### Source material

__________________________________________________

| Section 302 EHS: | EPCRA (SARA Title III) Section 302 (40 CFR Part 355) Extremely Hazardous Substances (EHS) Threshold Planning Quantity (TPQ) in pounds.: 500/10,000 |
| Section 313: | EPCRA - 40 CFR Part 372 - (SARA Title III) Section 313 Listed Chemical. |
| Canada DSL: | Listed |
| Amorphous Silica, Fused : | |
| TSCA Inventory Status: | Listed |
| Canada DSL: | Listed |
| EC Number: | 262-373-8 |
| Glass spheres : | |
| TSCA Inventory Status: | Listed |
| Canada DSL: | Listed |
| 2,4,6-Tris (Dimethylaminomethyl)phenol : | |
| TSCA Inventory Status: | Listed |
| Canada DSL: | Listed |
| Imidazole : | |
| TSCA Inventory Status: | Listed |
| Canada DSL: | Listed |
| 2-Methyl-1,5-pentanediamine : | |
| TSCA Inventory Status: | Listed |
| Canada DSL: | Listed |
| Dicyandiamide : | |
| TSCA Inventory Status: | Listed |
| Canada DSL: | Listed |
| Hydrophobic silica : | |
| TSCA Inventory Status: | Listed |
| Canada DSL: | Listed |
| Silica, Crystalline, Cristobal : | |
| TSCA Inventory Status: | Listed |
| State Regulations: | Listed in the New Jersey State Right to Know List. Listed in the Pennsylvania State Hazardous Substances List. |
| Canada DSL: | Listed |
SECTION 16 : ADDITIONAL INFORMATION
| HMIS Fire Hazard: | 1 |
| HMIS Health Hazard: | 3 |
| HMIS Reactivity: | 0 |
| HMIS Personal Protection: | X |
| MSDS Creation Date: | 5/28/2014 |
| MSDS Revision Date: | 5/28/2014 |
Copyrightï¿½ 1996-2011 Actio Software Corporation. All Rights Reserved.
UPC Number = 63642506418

__________________________________________________

Each of the records is to be written out again exactly.

### Response to this task
| Section 302 EHS: | EPCRA (SARA Title III) Section 302 (40 CFR Part 355) Extremely Hazardous Substances (EHS) Threshold Planning Quantity (TPQ) in pounds.: 500/10,000 |
| Section 313: | EPCRA - 40 CFR Part 372 - (SARA Title III) Section 313 Listed Chemical. |
| Canada DSL: | Listed |
| Amorphous Silica, Fused : | |
| TSCA Inventory Status: | Listed |
| Canada DSL: | Listed |
| EC Number: | 262-373-8 |
| Glass spheres : | |
| TSCA Inventory Status: | Listed |
| Canada DSL: | Listed |
| 2,4,6-Tris (Dimethylaminomethyl)phenol : | |
| TSCA Inventory Status: | Listed |
| Canada DSL: | Listed |
| Imidazole : | |
| TSCA Inventory Status: | Listed |
| Canada DSL: | Listed |
| 2-Methyl-1,5-pentanediamine : | |
| TSCA Inventory Status: | Listed |
| Canada DSL: | Listed |
| Dicyandiamide : | |
| TSCA Inventory Status: | Listed |
| Canada DSL: | Listed |
| Hydrophobic silica : | |
| TSCA Inventory Status: | Listed |
| Canada DSL: | Listed |
| Silica, Crystalline, Cristobal : | |
| TSCA Inventory Status: | Listed |
| State Regulations: | Listed in the New Jersey State Right to Know List. Listed in the Pennsylvania State Hazardous Substances List. |
| Canada DSL: | Listed |
SECTION 16 : ADDITIONAL INFORMATION
| HMIS Fire Hazard: | 1 |
| HMIS Health Hazard: | 3 |
| HMIS Reactivity: | 0 |
| HMIS Personal Protection: | X |
| MSDS Creation Date: | 5/28/2014 |
| MSDS Revision Date: | 5/28/2014 |
Copyrightï¿½ 1996-2011 Actio Software Corporation. All Rights Reserved.
UPC Number = 63642506418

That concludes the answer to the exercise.